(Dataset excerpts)
══════

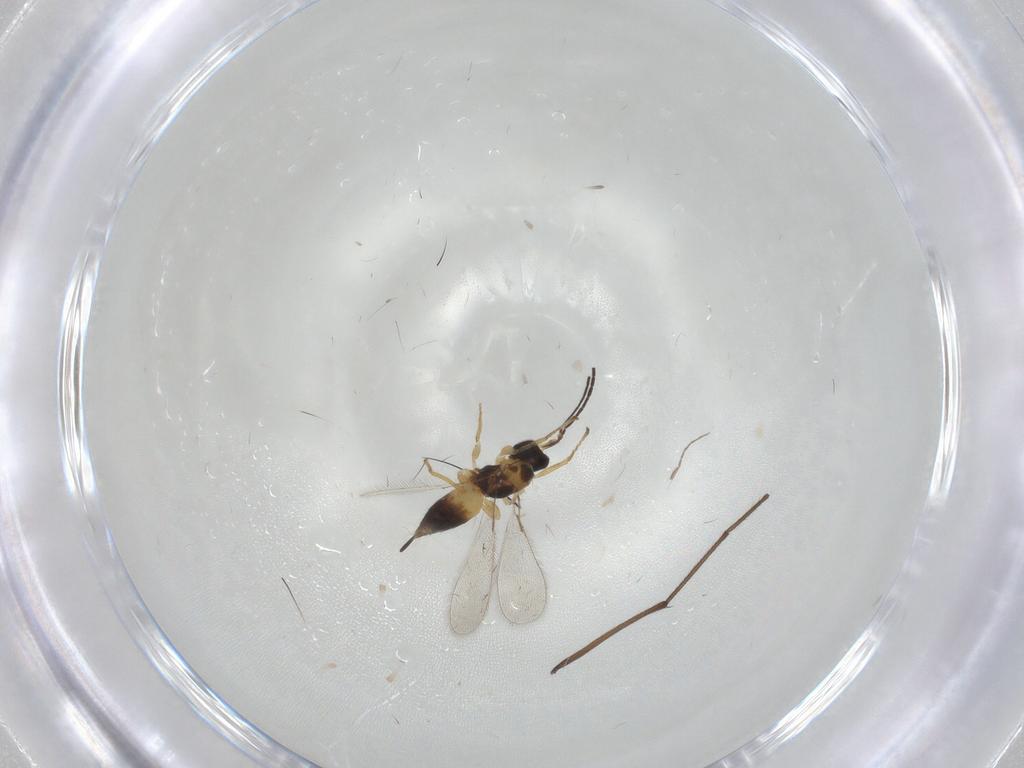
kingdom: Animalia
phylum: Arthropoda
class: Insecta
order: Hymenoptera
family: Mymaridae
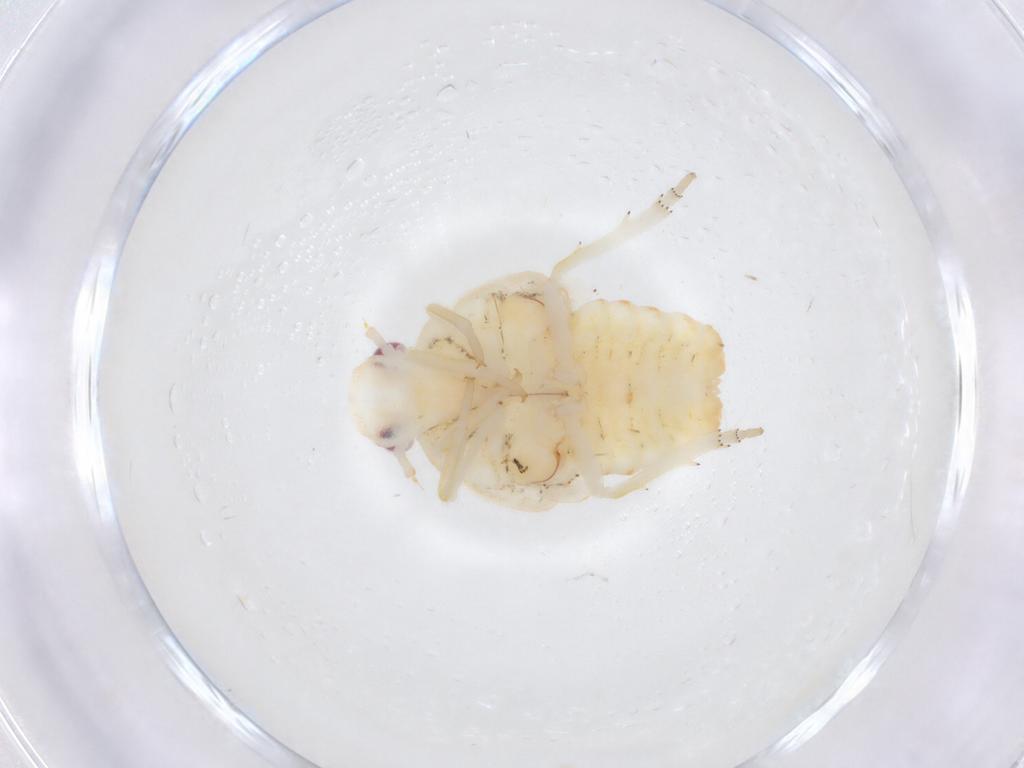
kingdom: Animalia
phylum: Arthropoda
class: Insecta
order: Hemiptera
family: Fulgoroidea_incertae_sedis
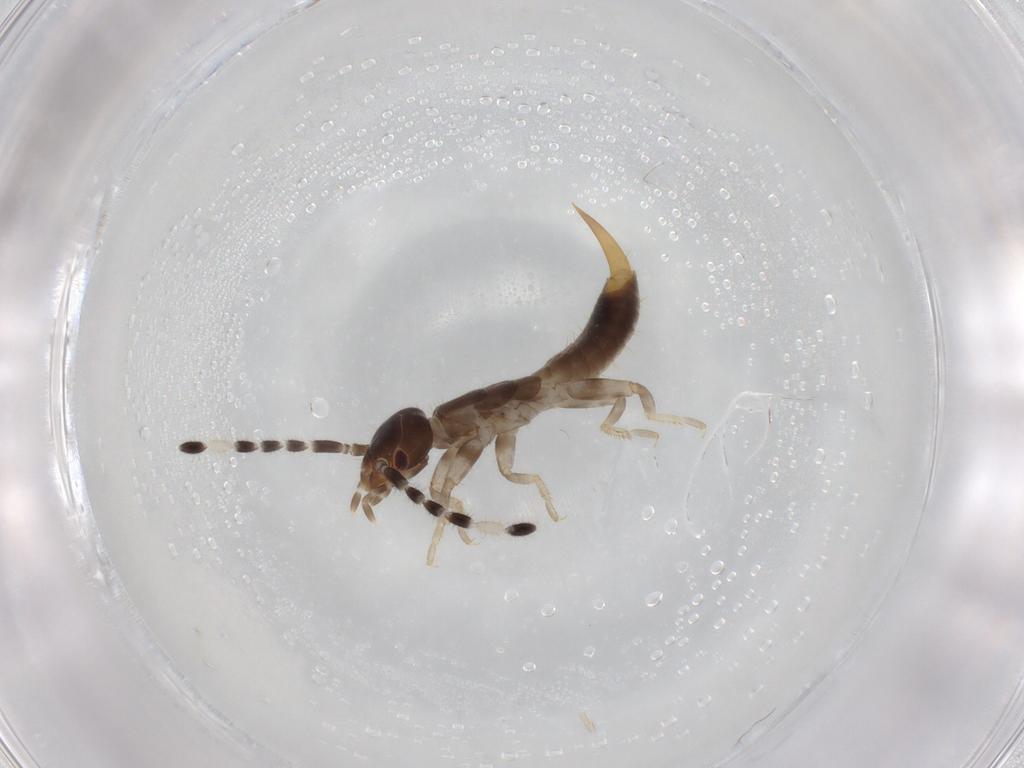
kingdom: Animalia
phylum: Arthropoda
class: Insecta
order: Dermaptera
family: Anisolabididae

══════

**Directive**
Rewrite the lines of all three records with every "family" replaced by "familia" and nothing else altered. Leave the picture lines out.

**Full output**
kingdom: Animalia
phylum: Arthropoda
class: Insecta
order: Hymenoptera
familia: Mymaridae
kingdom: Animalia
phylum: Arthropoda
class: Insecta
order: Hemiptera
familia: Fulgoroidea_incertae_sedis
kingdom: Animalia
phylum: Arthropoda
class: Insecta
order: Dermaptera
familia: Anisolabididae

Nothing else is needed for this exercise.